Budget 2018: The reduction in corporate tax for medium, small and micro enterprises (MSMEs) with a turnover of up to Rs 250 crore is likely to galvanise the government’s Make in India initiative. This is so because apart from reducing the tax burden on them, the Budget 2018 has hiked customs duties on a host of items like mobile and electronics accessories, furniture items, and toys, etc, which are manufactured by such firms. This combination of a reduction in corporate tax, as well as protection from imported goods, would enable them to step-up manufacturing and increase their market share. They could also diversify into newer areas. “The attention to MSMEs through better access to finance or lowering of the corporate tax rate would help spur employment and growth in this vital segment of the economy,” said Rashesh Shah, president, Ficci. Similar sentiments were echoed by Sunil Misra, director general, Indian Electrical and Electronics Manufacturers Association.
“The reduction of corporate tax to 25% for SMEs (turnover of up to Rs 250 crore) is a great move towards enabling them to play a larger role in Make in India,” said Amar Shankar, partner, advisory, EY India. Broadly, MSMEs are business enterprises, both in manufacturing and service sectors, with equipment investment of between Rs 10 lakh and Rs 10 crore. According to government estimates, there were 6.3 crore unincorporated non-agriculture MSMEs in the country, providing employment to 11.1 crore workers in FY16. The major initiatives implemented for growth of the MSME sector include the Prime Minister’s Employment Generation Programme (PMEGP), the credit guarantee scheme, the credit linked capital subsidy scheme and the Micro Units Development and Refinance Agency (MUDRA).
However, a section of the industry held that not extending the tax reduction to larger corporates might have negative effects.
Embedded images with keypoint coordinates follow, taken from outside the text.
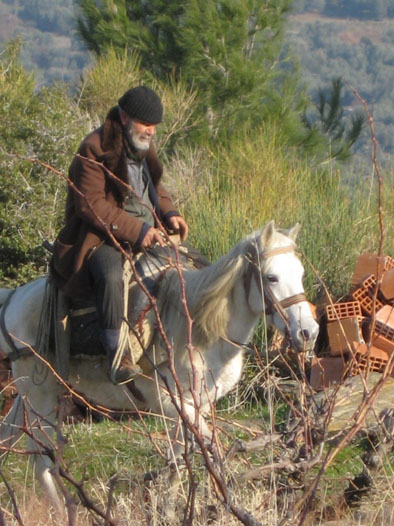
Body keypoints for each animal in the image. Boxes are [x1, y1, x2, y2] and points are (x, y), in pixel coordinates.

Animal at [0, 222, 318, 512]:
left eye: (301, 274)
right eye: (271, 277)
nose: (308, 332)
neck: (199, 325)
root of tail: (14, 296)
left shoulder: (196, 404)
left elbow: (178, 460)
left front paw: (168, 507)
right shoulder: (170, 401)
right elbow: (208, 448)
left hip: (34, 395)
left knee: (10, 435)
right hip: (39, 397)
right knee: (41, 460)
Commenting on the decision, Abhishek Goenka, partner, PwC, said he was “disappointed with no across-the-board reduction, as this kind of patchwork is unhelpful.” Vipul Jhaveri, partner, Deloitte India, pointed out that large corporates would now have to bear a slightly higher tax burden on account of the 1% increase in cess. “Rationalisation of long term capital gain tax may be inopportune in terms of timing, impact as it can their capacity to raise funds through IPOs and FPOs due to change in market sentiments,” he added.